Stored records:
__________________________________________________

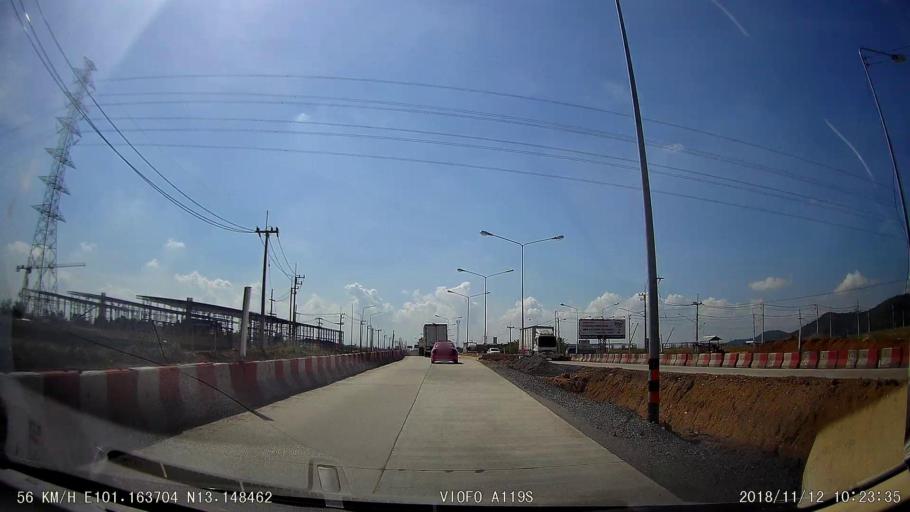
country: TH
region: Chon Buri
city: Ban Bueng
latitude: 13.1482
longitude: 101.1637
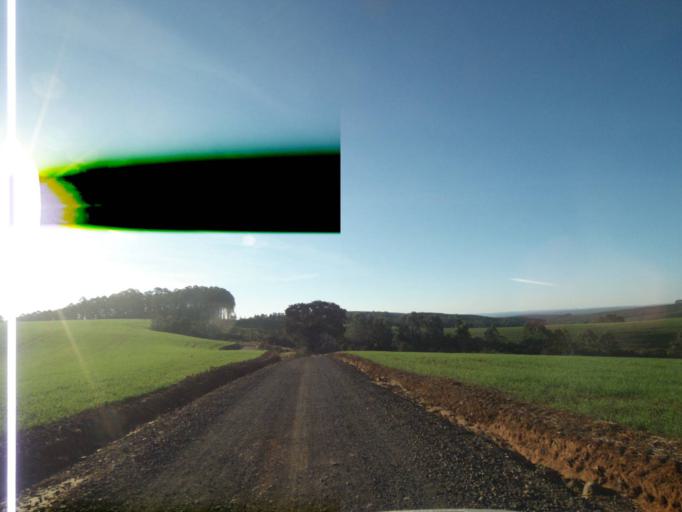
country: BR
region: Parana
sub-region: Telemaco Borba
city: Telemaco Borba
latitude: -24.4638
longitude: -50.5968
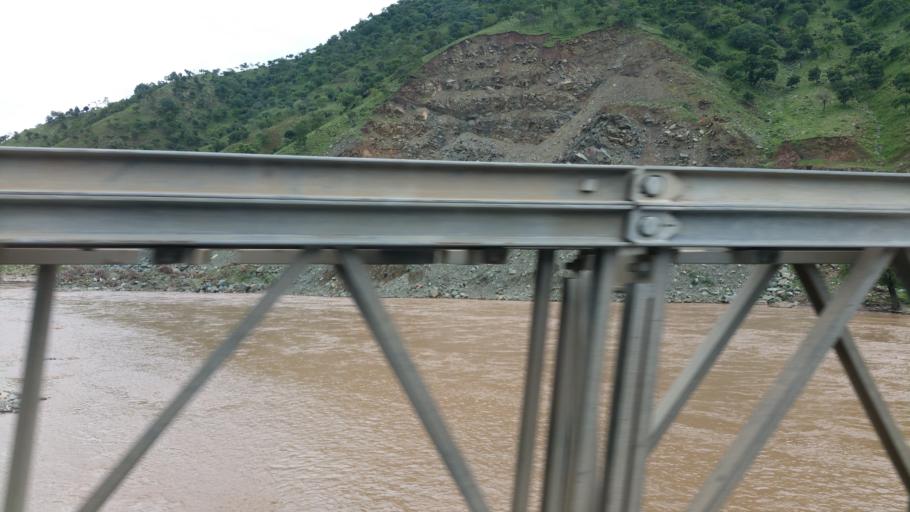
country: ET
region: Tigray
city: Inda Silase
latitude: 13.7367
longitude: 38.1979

__________________________________________________

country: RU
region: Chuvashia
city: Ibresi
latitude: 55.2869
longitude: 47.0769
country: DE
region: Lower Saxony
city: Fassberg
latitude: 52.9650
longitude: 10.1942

__________________________________________________

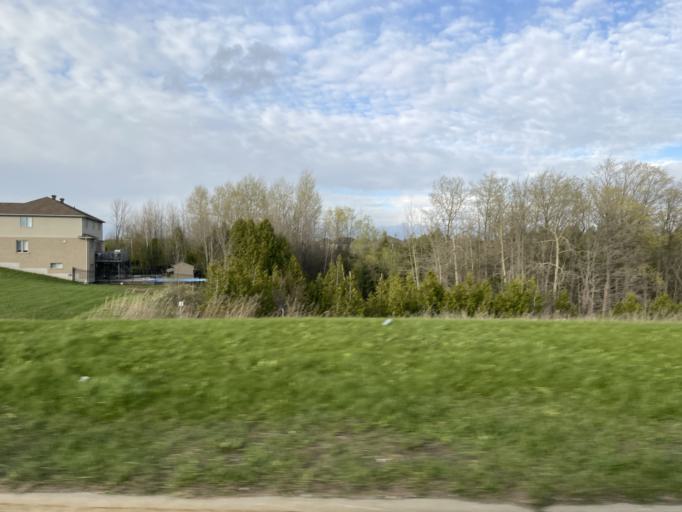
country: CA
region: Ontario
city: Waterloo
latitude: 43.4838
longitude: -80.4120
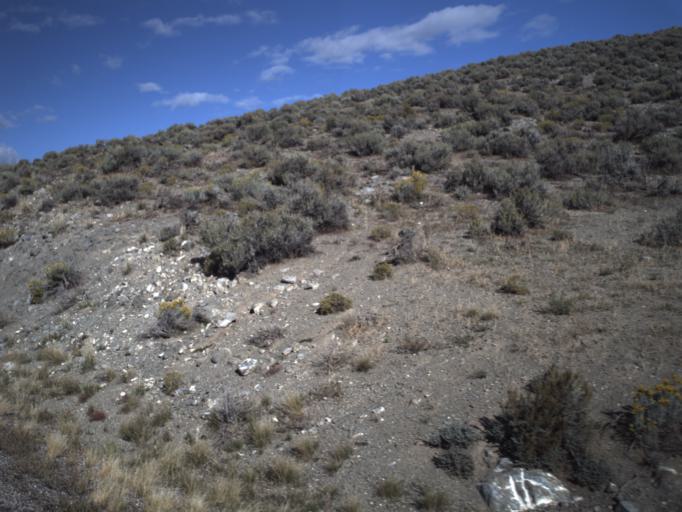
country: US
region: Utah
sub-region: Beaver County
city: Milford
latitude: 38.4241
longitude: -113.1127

__________________________________________________

*WHAT TO WORK ON:* Can you update the listing between the lines holding "country: BR" and "longitude: 38.1979", inclusive, so that "city" becomes "town" and nothing else changes? Leave the pictures out of your answer.

*ANSWER TO THIS PROBLEM:*
country: BR
region: Parana
sub-region: Telemaco Borba
town: Telemaco Borba
latitude: -24.4638
longitude: -50.5968
country: ET
region: Tigray
town: Inda Silase
latitude: 13.7367
longitude: 38.1979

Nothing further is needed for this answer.